Exercices à réaliser:
**1)** Dans le texte sur l'engagement français en Afghanistan, reformulez sous forme de liste le paragraphe qui commence par « Moins d'un mois après les accords de Bonn », sans perdre ses faits principaux.
**2)** Prolongez le texte sur l'engagement français en Afghanistan à la suite de sa dernière phrase.

Texte source:
————

C'était il y a 10 ans, les premiers militaires français posaient le pied à Kaboul. Le bataillon français, le « Bat-Fra » comme l’appelaient alors les militaires, s’installait sur l’emprise de l’aéroport de Kaboul, communément désigné sous le nom de KAIA. Dès le 11 septembre 2001, le Premier ministre socialiste, Lionel Jospin, avait rappelé sa solidarité vis-à-vis des États-Unis et avait appelé les États à lutter contre le terrorisme.
Moins d’un mois après les accords de Bonn qui avaient marqué la création de la Force internationale d’assistance pour l’Afghanistan (Isaf), les soldats français se mettaient au travail. Sur l’aéroport, entre les épaves d’avions cargo russes Antonov, il fallut alors déminer les abords truffés d’engins explosifs, datant de la guerre contre les soviétiques (1979-1988) et de la guerre civile afghane qui a suivi.
Dès 2002, débutent les missions de formation « Epidote », mais cette fois-ci dans le cadre de l’opération « Enduring Freedom » (Liberté Immuable). L’armée française participe à la formation des cadres de l’armée afghane. Rapidement les effectifs français atteignent 450 hommes à Kaboul, alors qu’à Spin Boldak dans le sud du pays, les forces spéciales françaises, mènent aux côté de l’armée américaine une guerre de l’ombre contre le réseau terroriste al-Qaïda.

————

Extrait de données:
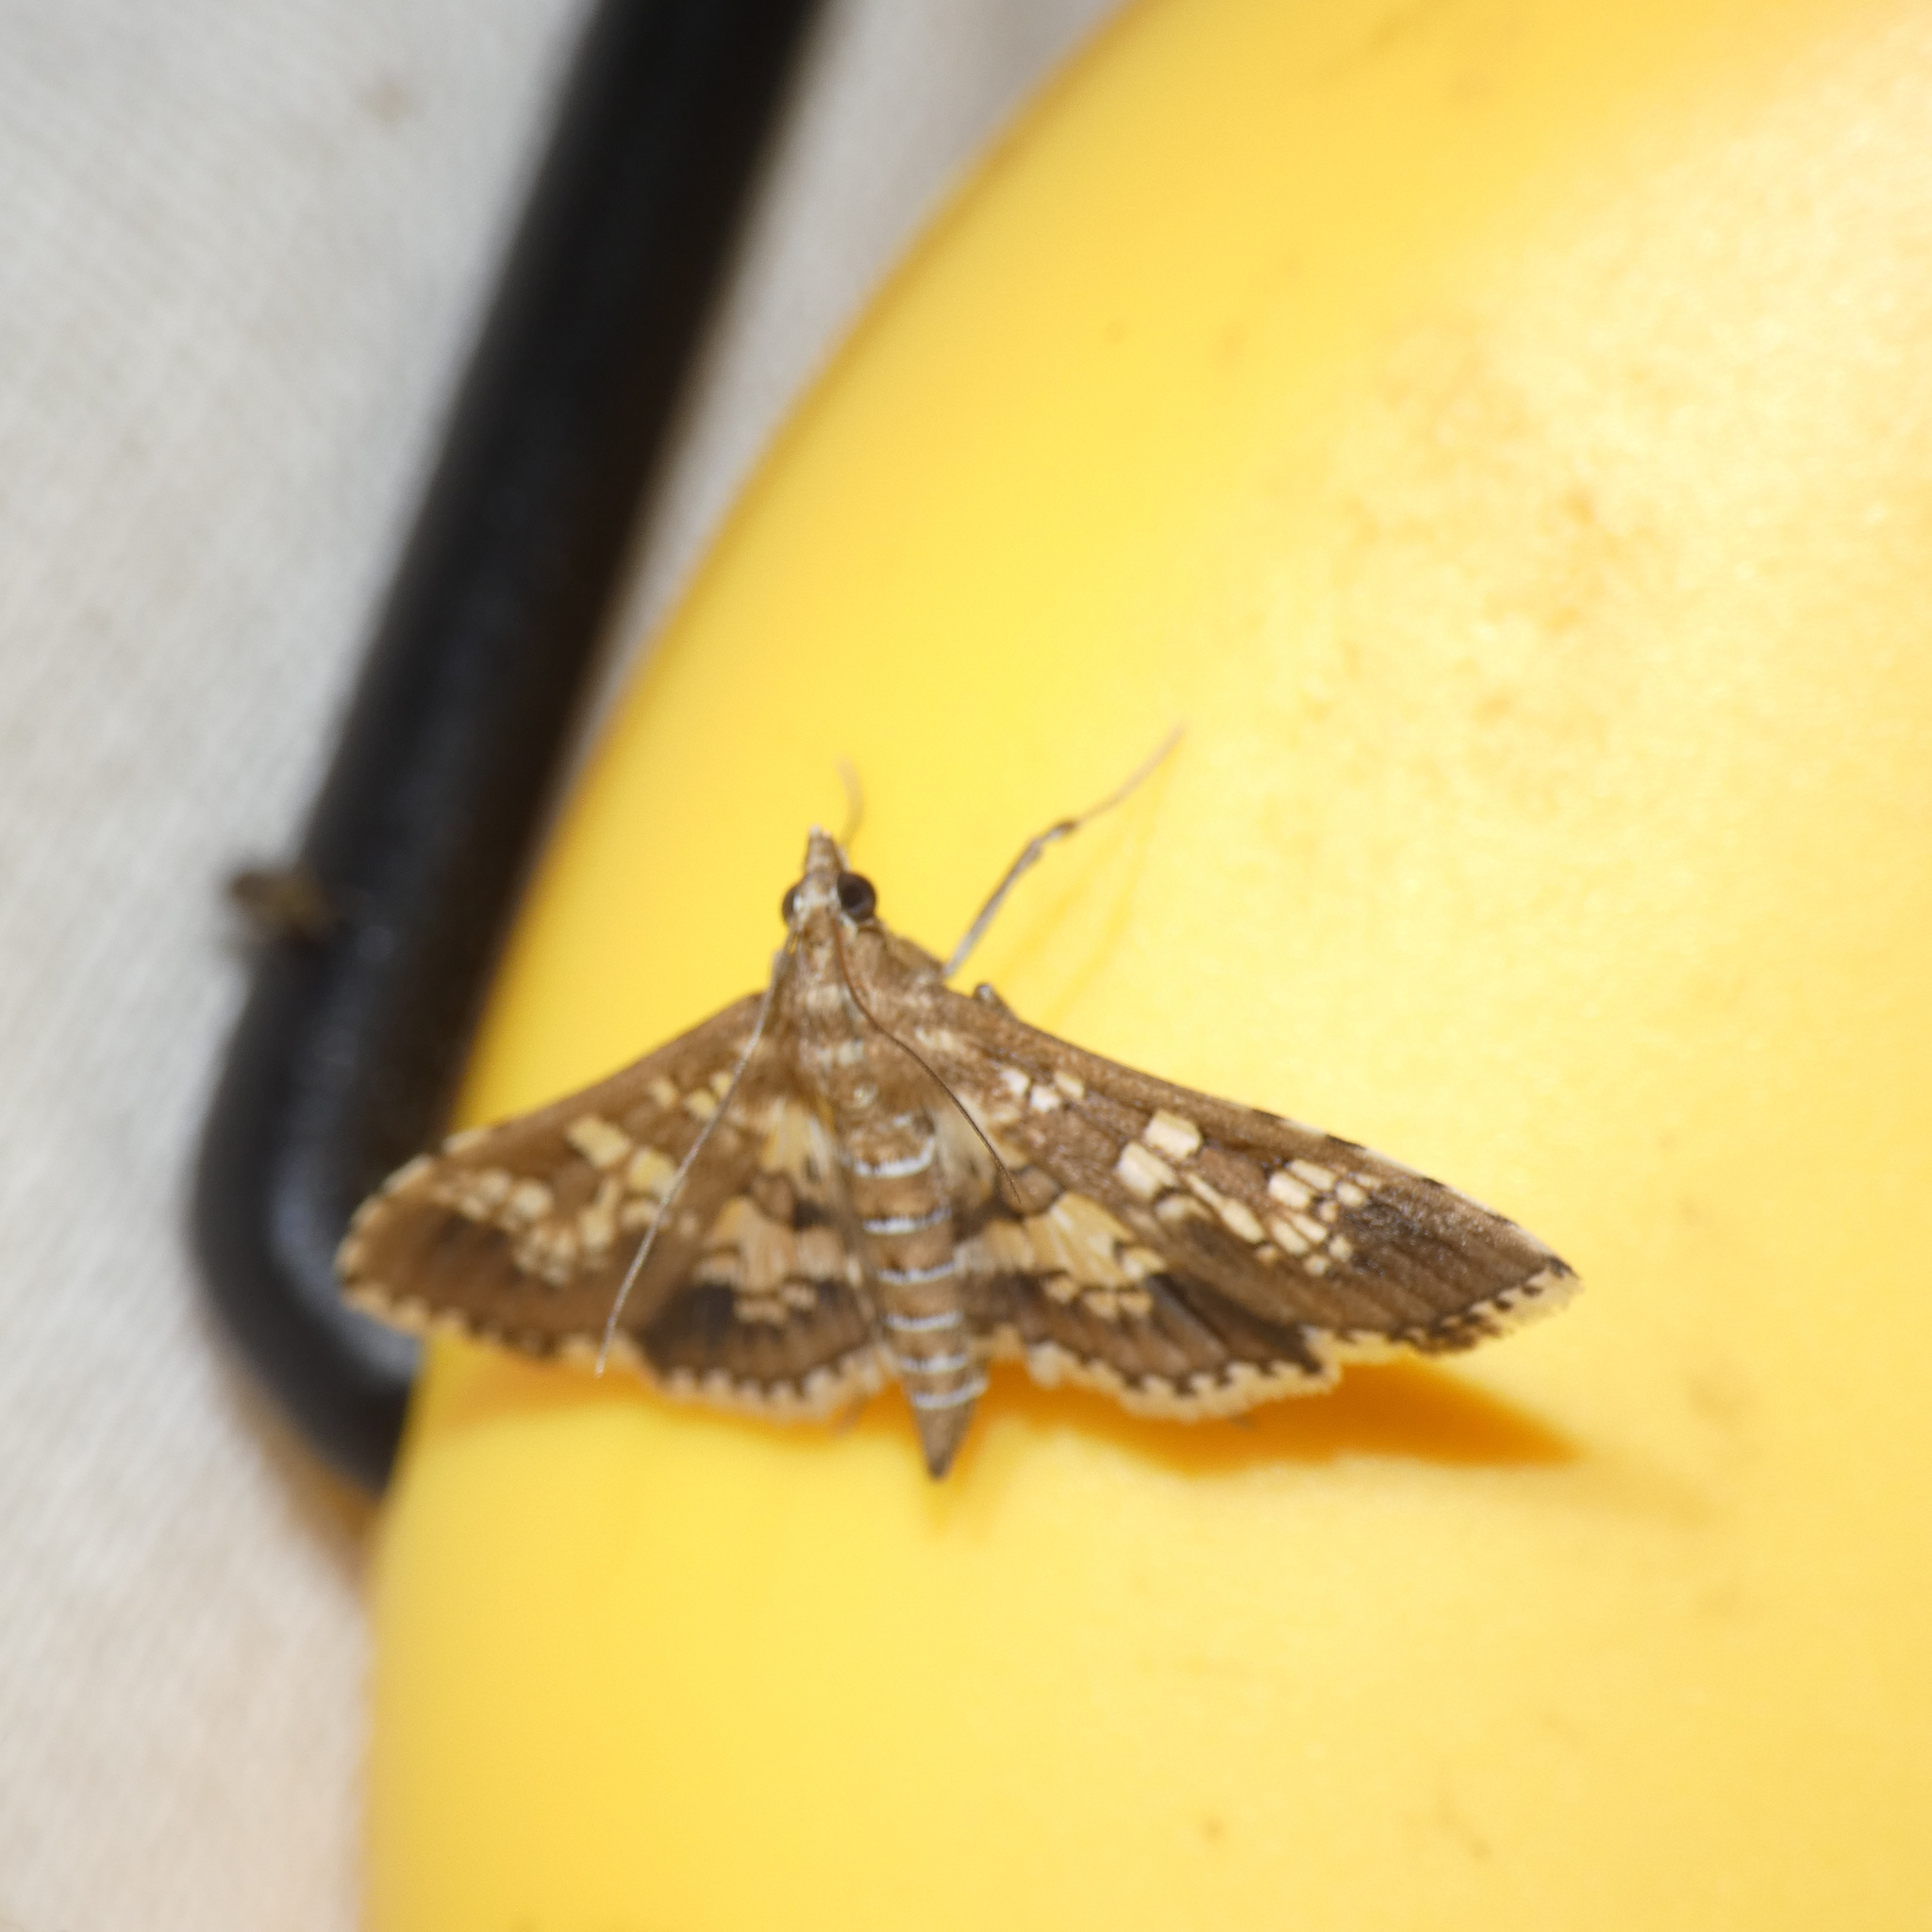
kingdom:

————

Réponses:
**1)**
- Moins d'un mois après les accords de Bonn, qui ont créé la Force internationale d'assistance pour l'Afghanistan (Isaf), les soldats français se mettent au travail.
- Sur l'aéroport, au milieu des épaves d'avions cargo russes Antonov, il faut déminer les abords, truffés d'engins explosifs.
- Ces engins datent de la guerre contre les Soviétiques (1979-1988) et de la guerre civile afghane qui a suivi.

**2)**
Avec le recul, le général Vincent Desportes, ancien commandant du Collège interarmées de défense (CID) et professeur à Sciences-po, estime que la force internationale n’a que partiellement atteint ses objectifs.
Des rendez-vous manqués
En 2003, les opérations menées par les militaires français en Afghanistan, s’apparentent encore à des missions de « maintien de la paix » comme l'armée française en mène régulièrement sous les couleurs des Nations unies, hier en Bosnie, aujourd'hui au Liban.
Le colonel Geoffroy de Larouzière, auteur du livre Le Journal de Kaboul aux éditions Bleu autour, est alors déployé dans le cadre du mandat « Pamir VI ». « A cette époque, la présence occidentale était récente, et l'Isaf c’était seulement 3 500 soldats ! Notre zone d’opération c’était Kaboul et ses alentours, et non pas le pays tout entier comme c’est le cas aujourd’hui ! ».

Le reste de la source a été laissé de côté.